WiredTiger memory cache size configuration

3,995 views
Skip to first unread message

Joe Waller

unread,
May 3, 2015, 3:25:59 PM5/3/15
to mongod...@googlegroups.com
Hi folks,

Some questions on wiredtiger configuratiion

1. I have a dedicated server running mongodb with wired tiger. Is the recommended config to use the default of 50% of my memory for wired tiger or should I move it up to 80% (because I want all the memory to be used by mongodb) ? Can the mongodb team share some documentation on what uses this cache and what allocates memory outside this cache so we can make more informed decisions.

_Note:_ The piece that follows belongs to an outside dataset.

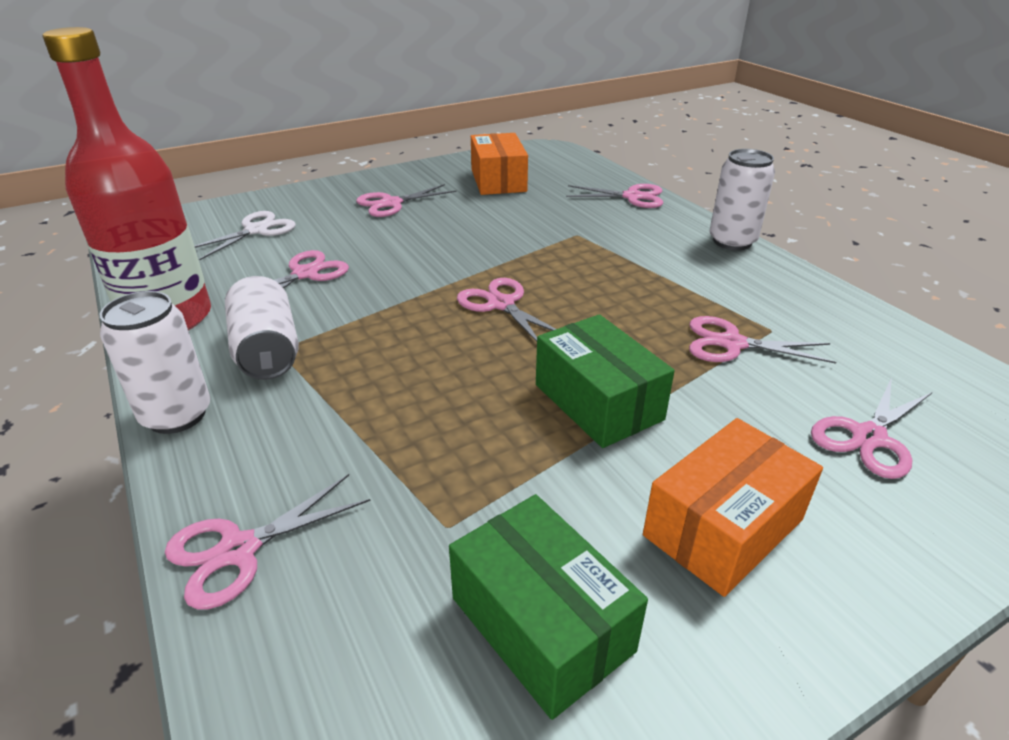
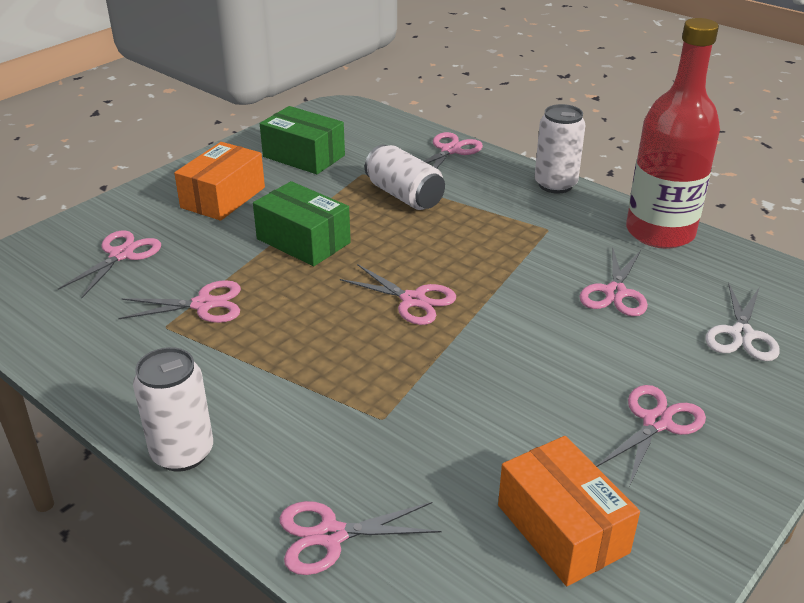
camera: 160 degrees right, 0 degrees up
white can [225,276,299,380] -> white can moved to [365,145,445,210]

2. Is there a way to tell what % of the cache is being used by a particular collection? I looked at db.collection.stats() and it provides some data on the pages that were read into cache 

3. Is there a recommended replacement for fsync? We currently use disk snapshots for backup and want to make sure we capture all the latest changes. With wiredtiger I am noticing that the disk snapshots don't capture the latest change. Here is an example workflow
a. Insert new document into a collection
b. wait 5 secs and then snapshot the disk.
c. when you restore from this disk snapshot I notice a lot of times the inserted document is not present.

With journalling enabled should this document have been journalled within 100ms? 

thanks,
Joe




Joe Waller

unread,
May 3, 2015, 3:46:04 PM5/3/15
to mongod...@googlegroups.com
One more question :)

4. What is the relevance of compact and repair operations with Wiredtiger? Does WT based storage get fragmented which is fixed by compact/repair?

Joe Waller

unread,
May 5, 2015, 2:46:42 PM5/5/15
to mongod...@googlegroups.com
Can someone from the MongoDB/wiredtiger team help clarify the wiredtiger questions I have below?


On Sunday, May 3, 2015 at 12:25:59 PM UTC-7, Joe Waller wrote:

Asya Kamsky

unread,
May 5, 2015, 6:20:18 PM5/5/15
to mongodb-user
Joe:

If you run mongostat you will see what percentage of the cache is being used - the dirty %'s shows how much data there will be to write out to disk during checkpoints.   This means that you might not want to raise the cache - if your cache is really big and you usually dirty most of it by the time checkpoints come around, the checkpoints would take longer, and then when they write, they may end up waiting for disk IO since memory not used for cache will end up being used by the OS for file system cache.

The less file system cache the more synchronous the IO during checkpoints.  This may manifest in slowdown in throughput during latter part of the checkpoint.  We're working on improving that, but I wouldn't go crazy taking all the RAM for mongod at this point.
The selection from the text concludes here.